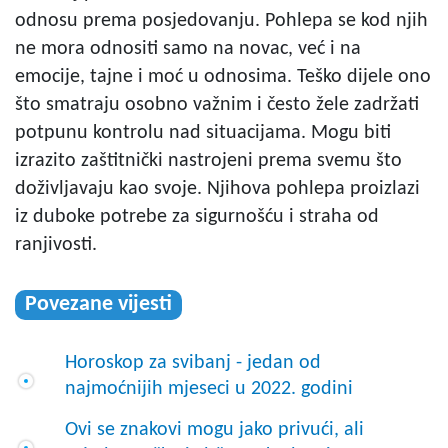
odnosu prema posjedovanju. Pohlepa se kod njih
ne mora odnositi samo na novac, već i na
emocije, tajne i moć u odnosima. Teško dijele ono
što smatraju osobno važnim i često žele zadržati
potpunu kontrolu nad situacijama. Mogu biti
izrazito zaštitnički nastrojeni prema svemu što
doživljavaju kao svoje. Njihova pohlepa proizlazi
iz duboke potrebe za sigurnošću i straha od
ranjivosti.
Povezane vijesti
Horoskop za svibanj - jedan od
najmoćnijih mjeseci u 2022. godini
Ovi se znakovi mogu jako privući, ali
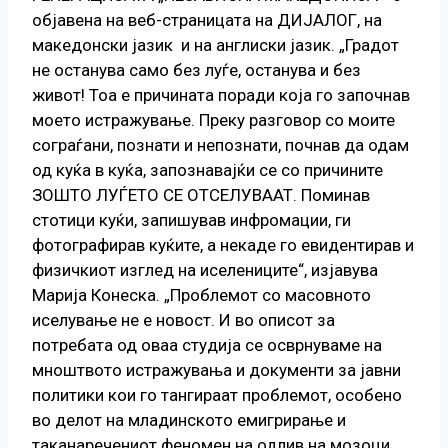
објавена на веб-страницата на ДИЈАЛОГ, на
македонски јазик и на англиски јазик. „Градот
не останува само без луѓе, останува и без
живот! Тоа е причината поради која го започнав
моето истражување. Преку разговор со моите
сограѓани, познати и непознати, почнав да одам
од куќа в куќа, запознавајќи се со причините
ЗОШТО ЛУЃЕТО СЕ ОТСЕЛУВААТ. Поминав
стотици куќи, запишував инфромации, ги
фотографирав куќите, а некаде го евидентирав и
физичкиот изглед на иселениците“, изјавува
Марија Конеска. „Проблемот со масовното
иселување не е новост. И во описот за
потребата од оваа студија се осврнуваме на
мноштвото истражувања и документи за јавни
политики кои го тангираат проблемот, особено
во делот на младинското емигрирање и
таканаречениот феномен на одлив на мозоци.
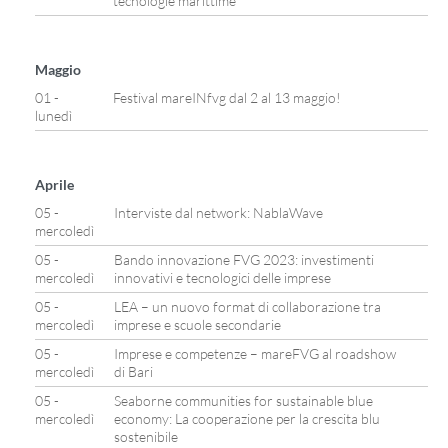
tecnologie marittime
Maggio
01 -
Festival mareINfvg dal 2 al 13 maggio!
lunedì
Aprile
05 -
Interviste dal network: NablaWave
mercoledì
05 -
Bando innovazione FVG 2023: investimenti
mercoledì
innovativi e tecnologici delle imprese
05 -
LEA – un nuovo format di collaborazione tra
mercoledì
imprese e scuole secondarie
05 -
Imprese e competenze – mareFVG al roadshow
mercoledì
di Bari
05 -
Seaborne communities for sustainable blue
mercoledì
economy: La cooperazione per la crescita blu
sostenibile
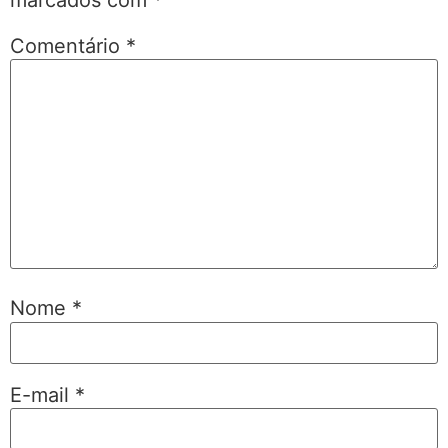
Comentário
*
Nome
*
E-mail
*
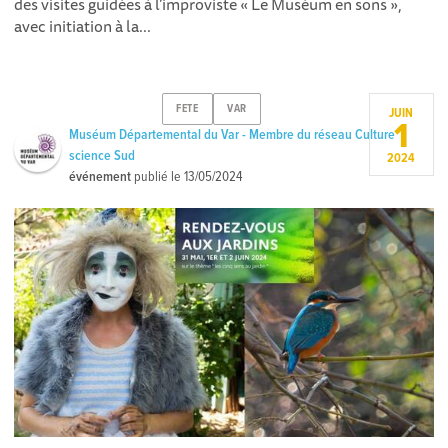
des visites guidées à l’improviste « Le Muséum en sons »,
avec initiation à la...
FETE
VAR
JUIN
1
Muséum Départemental du Var - Membre du réseau Culture
science Sud
2024
événement
publié le
13/05/2024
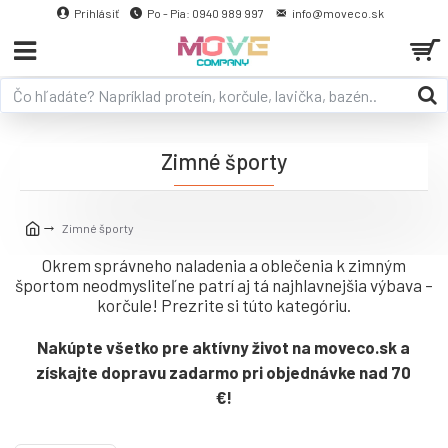
Prihlásiť
Po - Pia: 0940 989 997
info@moveco.sk
Zimné športy
Zimné športy
Okrem správneho naladenia a oblečenia k zimným
športom neodmysliteľne patrí aj tá najhlavnejšia výbava –
korčule! Prezrite si túto kategóriu.
Nakúpte všetko pre aktívny život na moveco.sk a
získajte dopravu zadarmo pri objednávke nad 70
€!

#####

— Task directions —
From the listing above, extract every line that contains the string "prema". Uppercase and lowercase letters must match.

— Reply to the task —
odnosu prema posjedovanju. Pohlepa se kod njih
izrazito zaštitnički nastrojeni prema svemu što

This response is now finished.